Probabilistic End-to-end Noise Correction for Learning with Noisy Labels
This addresses the challenge of training deep learning models with noisy labels, a common issue in data collection, and is incremental as it builds on existing methods but offers improved generality and robustness.
The paper tackles the problem of learning with noisy labels, which causes overfitting and accuracy drops in deep learning, by proposing PENCIL, an end-to-end framework that updates network parameters and label distributions, achieving large performance margins over previous state-of-the-art methods on synthetic and real-world datasets.

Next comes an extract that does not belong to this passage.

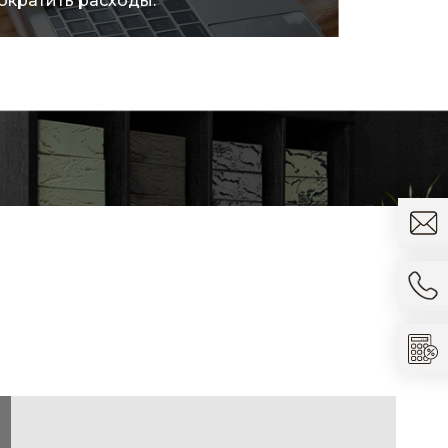
ократить расходы.
товара.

Deep learning has achieved excellent performance in various computer vision tasks, but requires a lot of training examples with clean labels. It is easy to collect a dataset with noisy labels, but such noise makes networks overfit seriously and accuracies drop dramatically. To address this problem, we propose an end-to-end framework called PENCIL, which can update both network parameters and label estimations as label distributions. PENCIL is independent of the backbone network structure and does not need an auxiliary clean dataset or prior information about noise, thus it is more general and robust than existing methods and is easy to apply. PENCIL outperforms previous state-of-the-art methods by large margins on both synthetic and real-world datasets with different noise types and noise rates. Experiments show that PENCIL is robust on clean datasets, too.